President Clinton should move to France.
His problems with Monica Lewinsky, not to mention the unrest in Indonesia and the apocalyptical asteroid 1997 XF11, were knocked off the front pages of French newspapers last weekend by the cancellation of a fashion show.
According to the House of Giorgio Armani, at the last minute French police pulled the plug on the Italian designer’s runway show and sit-down dinner for 1,200 guests on the Left Bank.
“This is war between the French and the Italians,” Armani told the International Herald-Tribune. “But I like war.”
Fashionistas, doubting the official French explanation of “security problems” associated with the designer’s show, are siding with Armani. French actor Christopher Lambert and designer Paco Rabanne stood outside the tent erected in the Place St. Suplice, nestled in the trendy St. Germain-des-Pres area, before riot police turned everyone away.
Armani gave the dinner to homeless in the area and, in an eerie scene, staged the runway show before row after row of empty seats. Why not?
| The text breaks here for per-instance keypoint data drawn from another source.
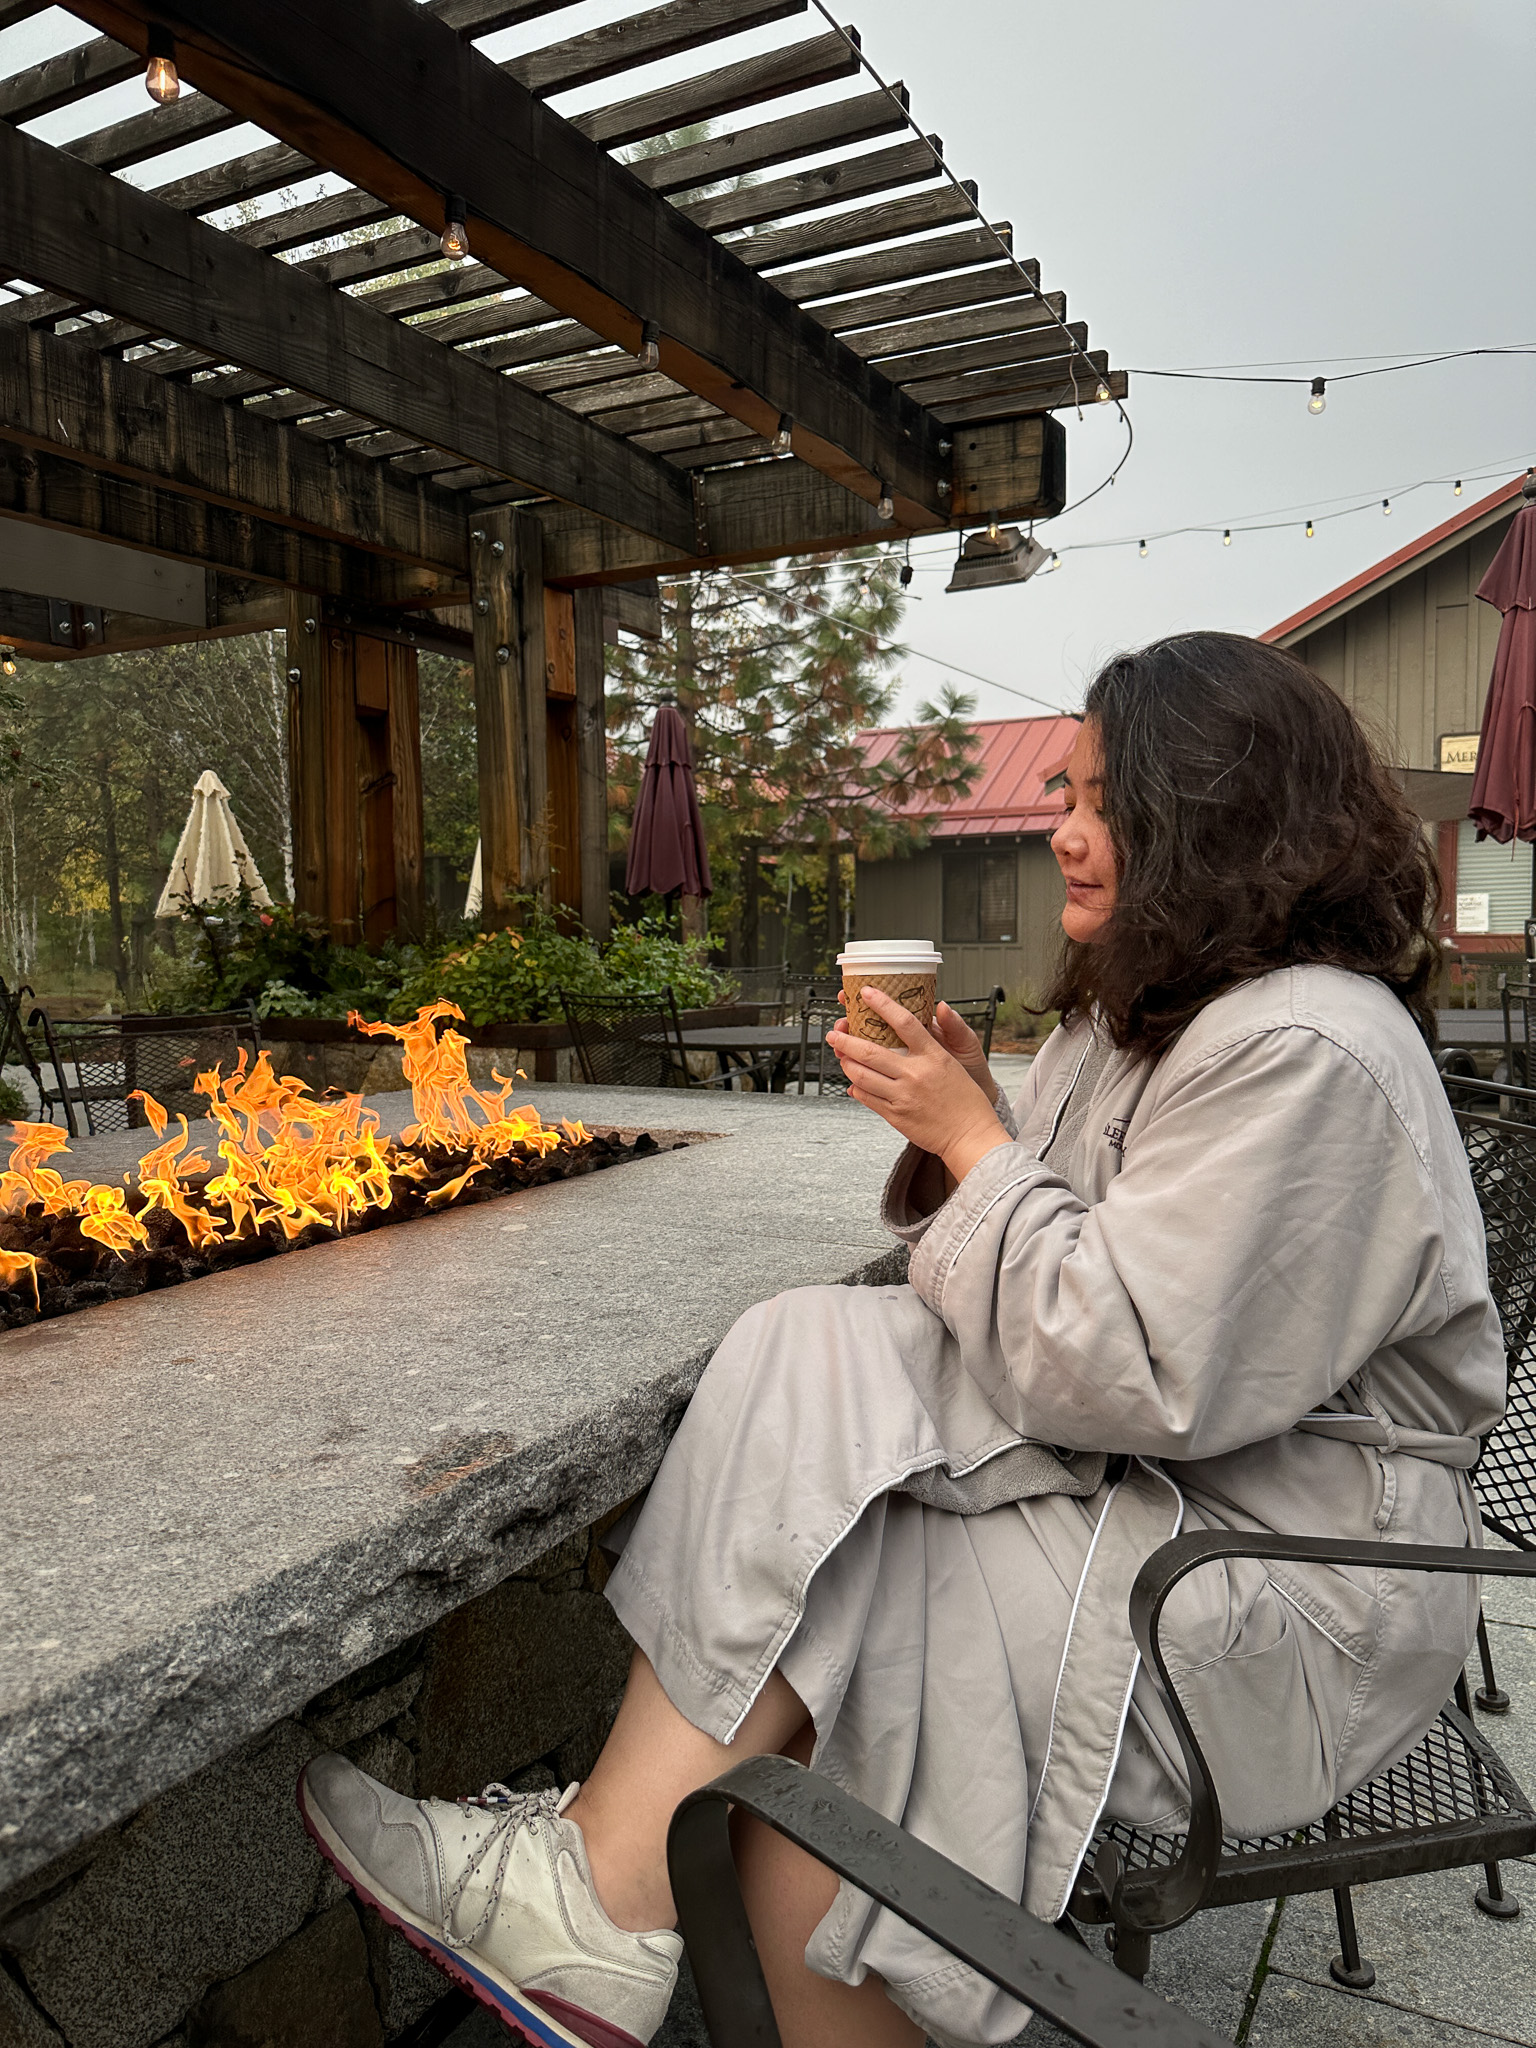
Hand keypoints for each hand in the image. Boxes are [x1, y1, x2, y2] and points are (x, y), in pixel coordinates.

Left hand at [829, 987, 1010, 1182]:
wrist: (970, 1135)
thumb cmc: (966, 1102)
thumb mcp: (955, 1063)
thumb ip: (936, 1040)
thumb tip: (935, 1011)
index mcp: (933, 1056)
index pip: (905, 1022)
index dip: (883, 1004)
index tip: (867, 994)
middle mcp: (915, 1074)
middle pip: (870, 1051)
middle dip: (846, 1040)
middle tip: (835, 1033)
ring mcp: (903, 1095)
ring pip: (862, 1075)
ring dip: (846, 1064)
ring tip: (842, 1057)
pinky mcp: (895, 1115)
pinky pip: (867, 1098)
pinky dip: (856, 1087)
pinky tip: (854, 1082)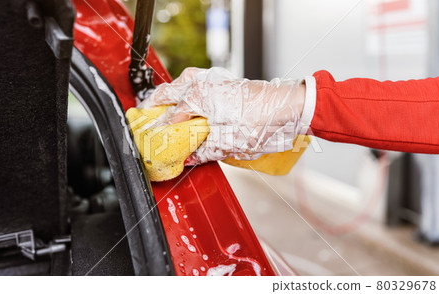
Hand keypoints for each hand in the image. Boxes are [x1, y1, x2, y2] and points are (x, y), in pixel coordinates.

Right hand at [138, 67, 305, 164]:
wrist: (292, 108)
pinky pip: (196, 85)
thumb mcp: (228, 144)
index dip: (159, 133)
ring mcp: (214, 80)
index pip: (169, 117)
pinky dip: (186, 95)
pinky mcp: (225, 83)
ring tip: (162, 112)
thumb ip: (202, 151)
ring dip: (170, 98)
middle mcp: (202, 83)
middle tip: (146, 121)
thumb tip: (189, 157)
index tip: (153, 143)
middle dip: (155, 106)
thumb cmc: (263, 122)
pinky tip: (188, 107)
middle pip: (168, 93)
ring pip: (181, 85)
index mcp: (197, 96)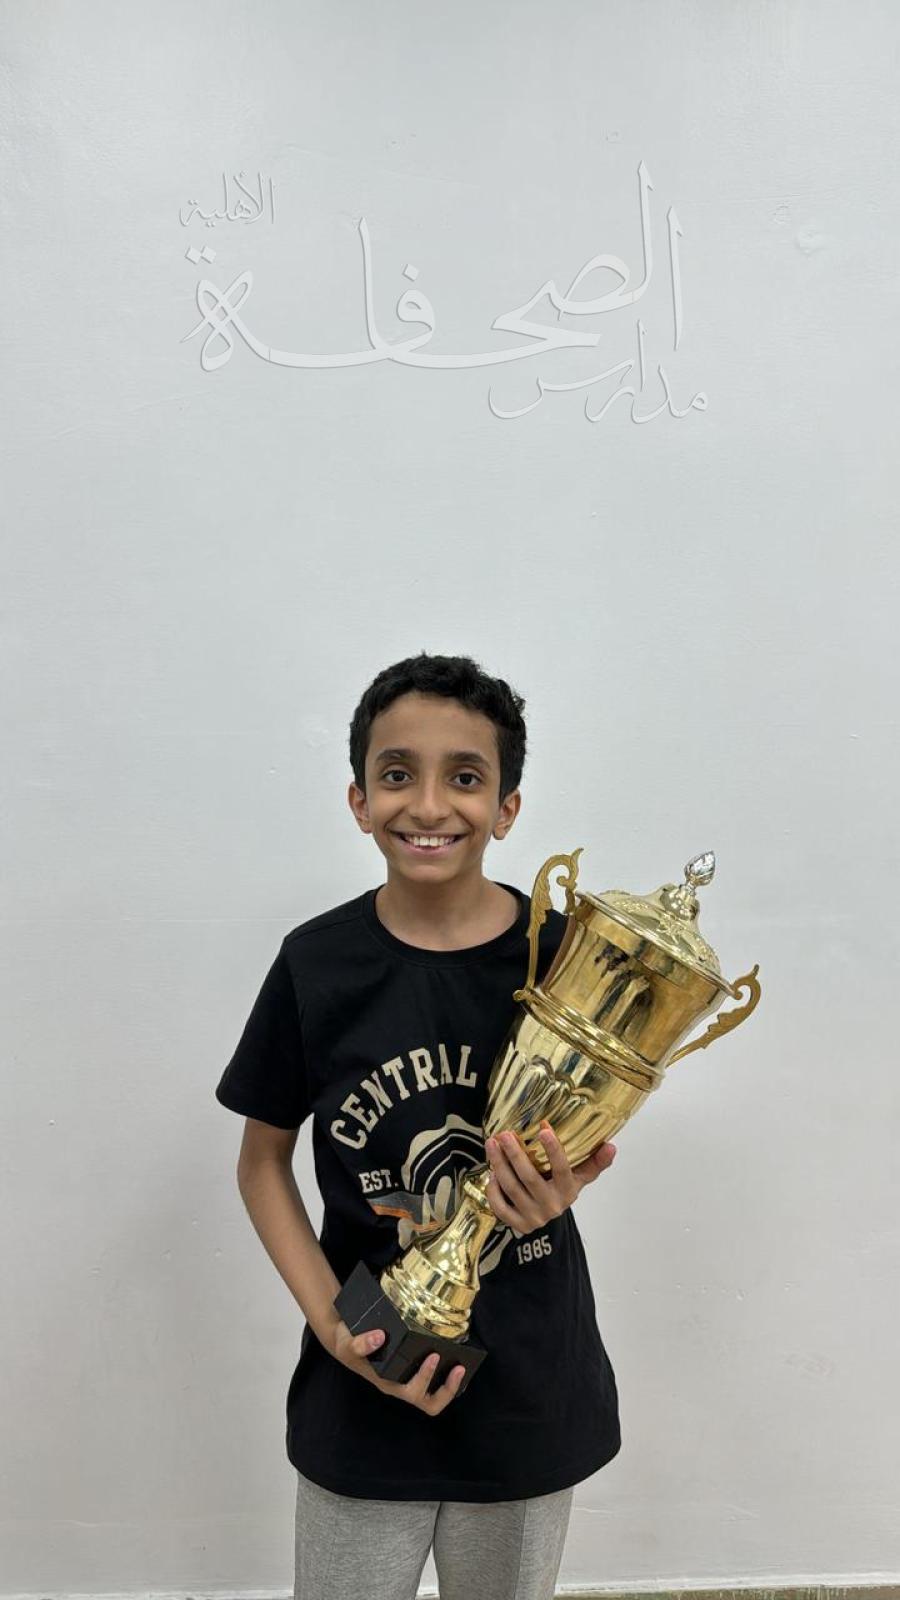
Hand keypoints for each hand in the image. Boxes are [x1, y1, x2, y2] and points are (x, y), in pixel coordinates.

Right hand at [331, 1320, 465, 1415]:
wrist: (344, 1339)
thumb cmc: (347, 1344)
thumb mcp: (347, 1344)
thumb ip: (360, 1343)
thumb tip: (379, 1337)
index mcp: (388, 1384)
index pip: (413, 1393)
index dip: (426, 1379)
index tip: (433, 1356)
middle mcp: (399, 1385)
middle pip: (429, 1403)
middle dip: (447, 1390)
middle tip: (459, 1368)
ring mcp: (405, 1379)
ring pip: (432, 1397)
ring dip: (449, 1385)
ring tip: (461, 1365)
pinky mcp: (409, 1369)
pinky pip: (431, 1381)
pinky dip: (443, 1374)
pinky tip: (451, 1356)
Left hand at [485, 1121, 616, 1232]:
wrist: (550, 1224)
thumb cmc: (562, 1190)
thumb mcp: (580, 1178)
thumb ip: (595, 1162)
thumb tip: (612, 1146)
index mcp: (567, 1191)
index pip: (562, 1170)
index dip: (554, 1150)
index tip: (544, 1128)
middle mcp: (551, 1206)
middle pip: (529, 1177)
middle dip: (515, 1154)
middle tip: (504, 1134)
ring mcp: (533, 1217)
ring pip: (511, 1189)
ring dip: (499, 1165)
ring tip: (492, 1144)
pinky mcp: (517, 1225)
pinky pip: (500, 1207)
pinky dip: (493, 1190)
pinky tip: (490, 1172)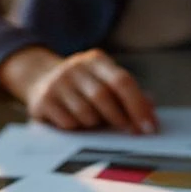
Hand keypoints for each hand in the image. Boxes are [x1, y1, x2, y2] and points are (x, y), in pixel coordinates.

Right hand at [0, 47, 158, 133]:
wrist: (40, 79)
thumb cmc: (83, 86)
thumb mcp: (104, 81)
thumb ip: (128, 93)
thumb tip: (151, 109)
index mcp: (95, 60)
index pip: (121, 80)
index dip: (138, 105)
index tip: (149, 127)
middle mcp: (75, 68)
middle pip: (103, 97)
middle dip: (120, 118)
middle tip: (129, 131)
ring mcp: (57, 83)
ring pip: (86, 114)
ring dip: (95, 124)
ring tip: (93, 120)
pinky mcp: (43, 101)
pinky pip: (69, 123)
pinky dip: (77, 128)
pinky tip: (74, 121)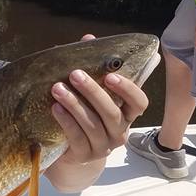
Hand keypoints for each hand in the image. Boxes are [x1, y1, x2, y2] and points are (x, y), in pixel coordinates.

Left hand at [50, 35, 149, 166]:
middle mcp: (119, 131)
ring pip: (93, 125)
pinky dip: (66, 122)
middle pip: (111, 112)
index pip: (139, 103)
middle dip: (93, 91)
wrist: (72, 154)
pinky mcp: (85, 156)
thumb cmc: (85, 115)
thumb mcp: (90, 93)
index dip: (128, 89)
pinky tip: (55, 108)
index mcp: (126, 114)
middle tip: (74, 74)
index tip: (111, 75)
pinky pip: (77, 138)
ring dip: (74, 104)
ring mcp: (103, 146)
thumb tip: (88, 39)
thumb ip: (92, 67)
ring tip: (57, 89)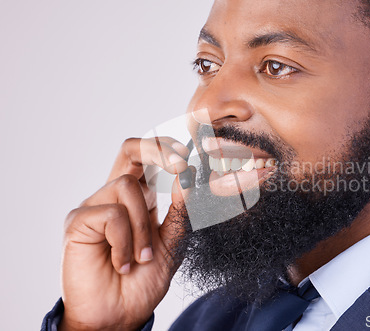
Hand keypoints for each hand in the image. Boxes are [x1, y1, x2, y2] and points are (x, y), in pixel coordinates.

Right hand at [60, 137, 191, 329]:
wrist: (119, 316)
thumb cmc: (143, 281)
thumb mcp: (172, 243)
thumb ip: (181, 211)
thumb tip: (189, 176)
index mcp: (138, 199)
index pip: (149, 158)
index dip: (168, 149)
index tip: (191, 157)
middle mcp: (114, 197)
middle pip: (130, 150)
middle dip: (157, 149)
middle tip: (180, 164)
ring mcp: (94, 206)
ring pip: (127, 186)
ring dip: (143, 226)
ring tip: (141, 257)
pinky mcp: (78, 221)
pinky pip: (111, 213)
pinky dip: (125, 240)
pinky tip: (122, 263)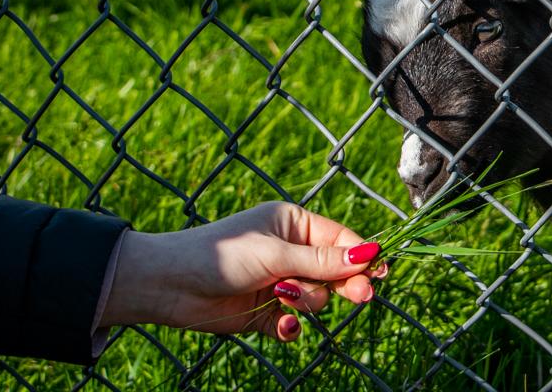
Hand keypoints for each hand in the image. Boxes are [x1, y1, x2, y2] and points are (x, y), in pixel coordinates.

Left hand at [98, 202, 387, 340]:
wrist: (170, 284)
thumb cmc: (222, 255)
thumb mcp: (276, 254)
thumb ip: (322, 262)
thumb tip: (369, 256)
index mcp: (294, 225)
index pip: (339, 240)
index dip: (361, 256)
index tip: (381, 270)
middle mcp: (290, 252)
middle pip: (334, 271)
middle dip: (344, 284)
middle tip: (363, 296)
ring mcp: (279, 283)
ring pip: (316, 299)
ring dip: (305, 302)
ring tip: (284, 299)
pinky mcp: (266, 313)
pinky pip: (293, 323)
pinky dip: (289, 327)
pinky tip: (282, 326)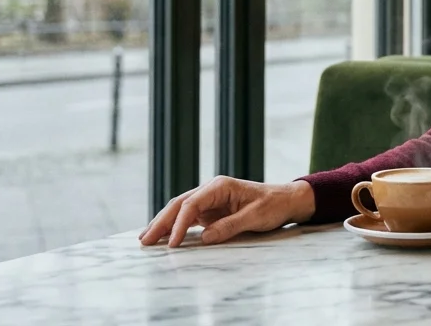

The models had been paid and the resulting video will no doubt be a collector’s item for those who go into a frenzy over fashion.
The rare enthusiasm from the Parisian audience–when not contemplating the Armani contretemps–was saved for Sonia Rykiel, who celebrated her 30th anniversary as a designer. Her show at the Bibliotheque Nationale drew thunderous applause for its tailored tweed suits and slinky black dresses. In between, Rykiel also showed checked wool suits with longish jackets and long cardigans with fur stoles. The only things short in the show were her tiny twin sets.
It will be a long autumn, with most designers showing knee-length (or even longer) dresses, duster cardigans and pantsuits with car coats that hit midthigh.
Karl Lagerfeld for Chanel showed long pencil skirts that slenderize the body in his collection, staged in the future Paris headquarters of Christie’s auction house. Lagerfeld eased his Bloomsbury silhouette with cocoon-shaped coats with gentle pleating and chiffon Gatsby-esque dresses with ties down the back. Outfits were accessorized with white ankle-boots styled like spats and helmetlike cloche hats.
Despite this, “The Kaiser” avoided looking costumish or dated with his masterful tailoring and draping. He referenced–without relying on–the ’20s in such “touch me” fabrics as tweeds, gauzy mohairs and stretchy chiffons.
Rich fabrics were a major trend. Claude Montana, whose show wasn’t nearly as over-the-top as usual, eased up on his trademark leather suits. He utilized luxe fabrics in his designs, such as angora open-weave dresses with reddish wraps.
Kenzo Takado opened his show with a set resembling an Orient Express train, signaling his fascination with the Far East. Kenzo’s sumptuous brocade, damask, mohair and faux fur may not stretch fashion’s imagination, but for those who want richness without risk, he’s the man. And the woman is Vivienne Westwood, who showed clingy knits, grayish suits and satin pantsuits.
For those who want to push the limit even more this upcoming season, French fashion is moving as far away as possible from the somber gray tones shown two weeks ago in Milan and the gothic black tones shown in London three weeks ago. Issey Miyake–whose murky colors take a back seat to his fabrics–actually showed long dresses with state-of-the-art fabrics rolled, folded, tied around the body and interpreted in bold orange.
Lanvin’s new designer, Cristina Ortiz, formerly of Prada, may have hit the cobweb effect and the fuzzy fabrics a little too hard, but her navy-blue clothes for daytime were refreshing.
And Lamine Kouyate of the Xuly Bet label couldn’t work enough color into his collection. With punk-rock music blaring though Le Carrousel du Louvre, the designer showed lilac pencil skirts, hooded coats in a shiny orange plastic, blue-and-violet angora dresses and Chewbacca-patchwork tops in a rainbow of colors.
And then there are the designers who steadfastly go their own way, trends be damned. Ann Demeulemeester went along with the leather fad, but her black leather dress looked more utilitarian and functional than the biker-chic sexy clothes seen in other collections. The Belgian designer also showed skinny pants and tunic dresses wrapped in back.
Showman John Galliano’s presentation was a delightful mix of cabaret lingerie, Weimar Republic, Fellini, Visconti and couturier Paul Poiret. Underneath the deluge of corsets, feather boas, strands of pearls and sheer gloves without fingers were some exquisitely cut flapper dresses in printed velvet and layered chiffon. Galliano remains the heir-apparent of the bias-cut, dressing it all up with appliques, lace and rhinestones. Such a heady mix left the audience stumbling onto the street, drunk with delight.